#### TEXTO EXTRAÍDO

Salió a subasta, en 1.600 pesetas, en 1906, y como nadie volvió a pujar
por ella se declaró franca y registrable. Pasando a los hermanos Faustino y
Genaro Clemente, que la volvieron a subastar en los primeros años de la década
de 1940 en 45.000 pesetas. Ellos mismos se encargaron de gestionarlas hasta
que, como tantas otras en la provincia, la industria pasó a la historia en la
década de 1970.
El siglo XXI las ha vuelto a traer a la memoria, y lucen tanto o más
hermosas que en los años de su gran esplendor, cuando reinando don Carlos III
se levantaron los grandes almacenes y se ideó que sería, la de la sal, una de
las mejores y mayores rentas del reino.

########
#### DATOS PROPORCIONADOS

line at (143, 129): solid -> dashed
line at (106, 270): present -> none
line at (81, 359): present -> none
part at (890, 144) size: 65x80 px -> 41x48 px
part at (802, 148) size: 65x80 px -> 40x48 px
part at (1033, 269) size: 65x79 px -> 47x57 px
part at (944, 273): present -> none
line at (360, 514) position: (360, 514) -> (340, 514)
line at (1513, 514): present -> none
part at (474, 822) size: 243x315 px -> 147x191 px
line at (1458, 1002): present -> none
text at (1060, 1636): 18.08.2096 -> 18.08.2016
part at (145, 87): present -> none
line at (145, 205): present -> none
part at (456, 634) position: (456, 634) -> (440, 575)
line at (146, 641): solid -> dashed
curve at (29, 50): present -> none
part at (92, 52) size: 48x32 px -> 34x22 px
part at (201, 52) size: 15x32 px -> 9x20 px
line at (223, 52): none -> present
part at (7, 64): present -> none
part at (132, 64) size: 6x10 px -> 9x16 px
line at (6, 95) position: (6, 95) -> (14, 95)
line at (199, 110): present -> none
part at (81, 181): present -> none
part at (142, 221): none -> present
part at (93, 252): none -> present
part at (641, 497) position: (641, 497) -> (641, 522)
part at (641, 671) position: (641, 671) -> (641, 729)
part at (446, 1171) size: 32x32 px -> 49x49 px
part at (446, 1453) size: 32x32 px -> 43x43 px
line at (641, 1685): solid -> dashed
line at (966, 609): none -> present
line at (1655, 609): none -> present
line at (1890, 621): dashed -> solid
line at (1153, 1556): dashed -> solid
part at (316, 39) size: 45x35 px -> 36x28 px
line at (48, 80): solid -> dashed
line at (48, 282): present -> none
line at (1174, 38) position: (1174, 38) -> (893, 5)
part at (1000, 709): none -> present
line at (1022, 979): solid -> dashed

########

> **EJERCICIOS PROPUESTOS**
**A)** Según el texto sobre la industria de la sal, ¿en cuántas pesetas la volvieron a subastar los hermanos Faustino y Genaro Clemente?
**B)** Prosigue el texto sobre la industria de la sal a partir de su última frase.

> **RESPUESTAS POR TAREA**
**A)** En 45.000 pesetas.

**B)**
Hoy son, las de Saelices, las únicas salinas que se mantienen en la
provincia, quizá de las de España la más rica en este tio de explotaciones, mostrando que Guadalajara fue,
durante siglos, el comercio de la sal, el que mayor número de empleos, y
rendimientos, generó.
La visita a su entorno, y su memoria, son de obligado cumplimiento.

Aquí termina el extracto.